# PASSAGE SHOWN
BreachExchange mailing list archives

Fortifying Data Privacy and Security in Law Firms and Courts


From: Audrey McNeil <audrey () riskbasedsecurity com>
Date: Mon, 24 Nov 2014 18:55:05 -0700

http://www.lawtechnologynews.com/id=1202677111995/Fortifying-Data-Privacy-and-Security-in-Law-Firms-and-Courts?slreturn=20141021181858

The Georgetown Law Advanced E-Discovery Institute at The Ritz-Carlton
inTysons Corner, McLean, Va., featured a popular panel entitled “Data
Privacy and Security: Substantive Claims and E-Discovery Issues Abound.” It
was standing room only. The panelists covered data protection policies at
law firms, vendors and courts, among other subjects.

Timothy Opsitnick, founder and general counsel of Jurinnov, moderated the
hour-and-fifteen-minute long panel. Speakers included: Magistrate Judge
Andrew Peck, for the U.S. District Court for the Southern District of New
York; Annika Martin, partner at Lieff Cabraser Heimann & Bernstein; David
Shonka, principal general counsel at the U.S. Federal Trade Commission; and
Lisa Sotto, partner at Hunton & Williams.

Law firms have sensitive data to protect, such as the merger and
acquisition information of their clients. Protecting data should be
“dynamic,” said the FTC’s Shonka, noting that it’s a minute-to-minute
endeavor. “[Data-security] is a non-stop process,” Shonka said.

Records from a dataset:
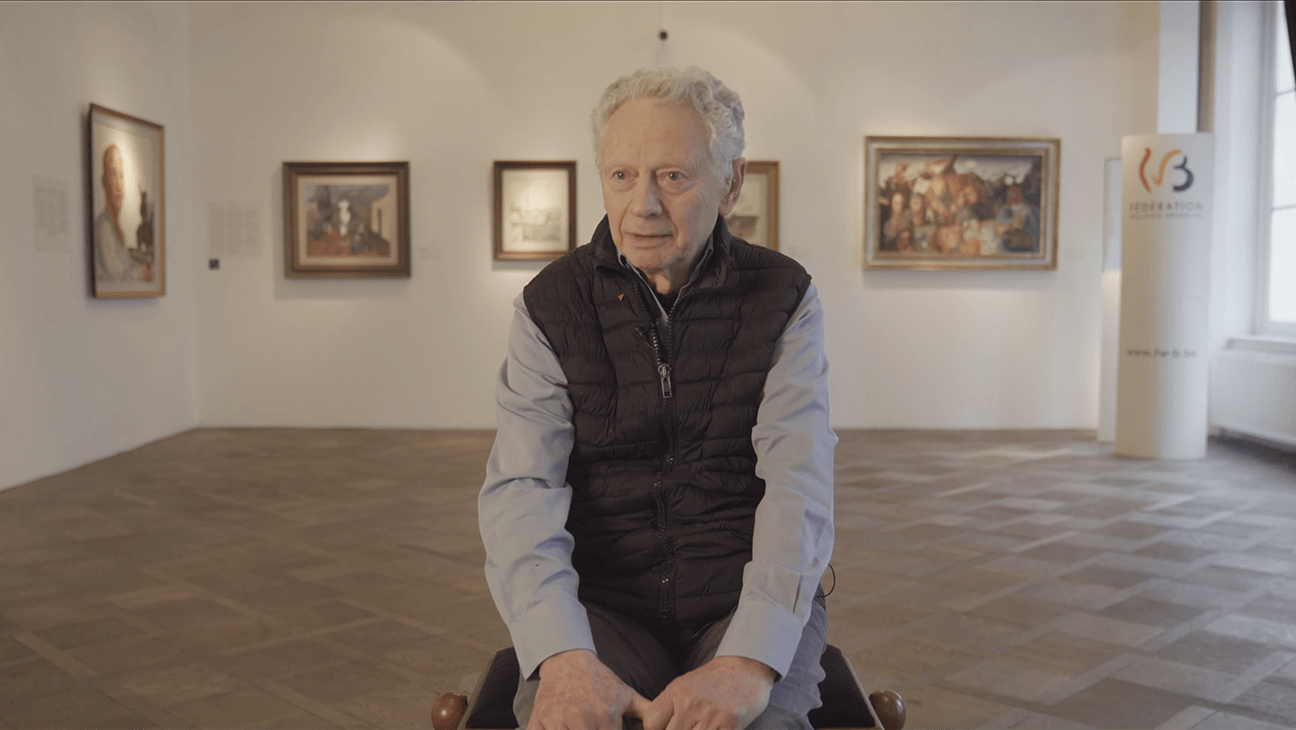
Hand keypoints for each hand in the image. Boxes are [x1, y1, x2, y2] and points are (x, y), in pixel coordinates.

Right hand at [530, 649, 650, 729]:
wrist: (567, 661)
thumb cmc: (598, 681)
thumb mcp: (625, 695)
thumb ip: (647, 712)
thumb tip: (662, 724)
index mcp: (606, 716)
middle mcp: (582, 719)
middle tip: (593, 728)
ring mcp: (558, 721)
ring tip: (579, 728)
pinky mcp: (539, 722)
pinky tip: (562, 729)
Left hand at [640, 656, 773, 729]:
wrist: (747, 669)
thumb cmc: (714, 680)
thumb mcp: (684, 685)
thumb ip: (667, 705)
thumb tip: (643, 723)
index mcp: (676, 692)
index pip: (652, 722)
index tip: (664, 729)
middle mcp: (691, 703)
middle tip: (685, 728)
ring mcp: (710, 715)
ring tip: (698, 727)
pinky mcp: (729, 725)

# INSTRUCTIONS
A) In the post on data privacy and security in law firms and courts, who moderated the panel?
B) Return the part of the post on data privacy and security in law firms and courts that lies between "From: Audrey McNeil" and "among other subjects.", inclusive.

# RESULTS IN ORDER
A) Timothy Opsitnick, founder and general counsel of Jurinnov.

B)
From: Audrey McNeil <audrey () riskbasedsecurity com>
Date: Mon, 24 Nov 2014 18:55:05 -0700

http://www.lawtechnologynews.com/id=1202677111995/Fortifying-Data-Privacy-and-Security-in-Law-Firms-and-Courts?slreturn=20141021181858

The Georgetown Law Advanced E-Discovery Institute at The Ritz-Carlton
inTysons Corner, McLean, Va., featured a popular panel entitled “Data
Privacy and Security: Substantive Claims and E-Discovery Issues Abound.” It
was standing room only. The panelists covered data protection policies at
law firms, vendors and courts, among other subjects.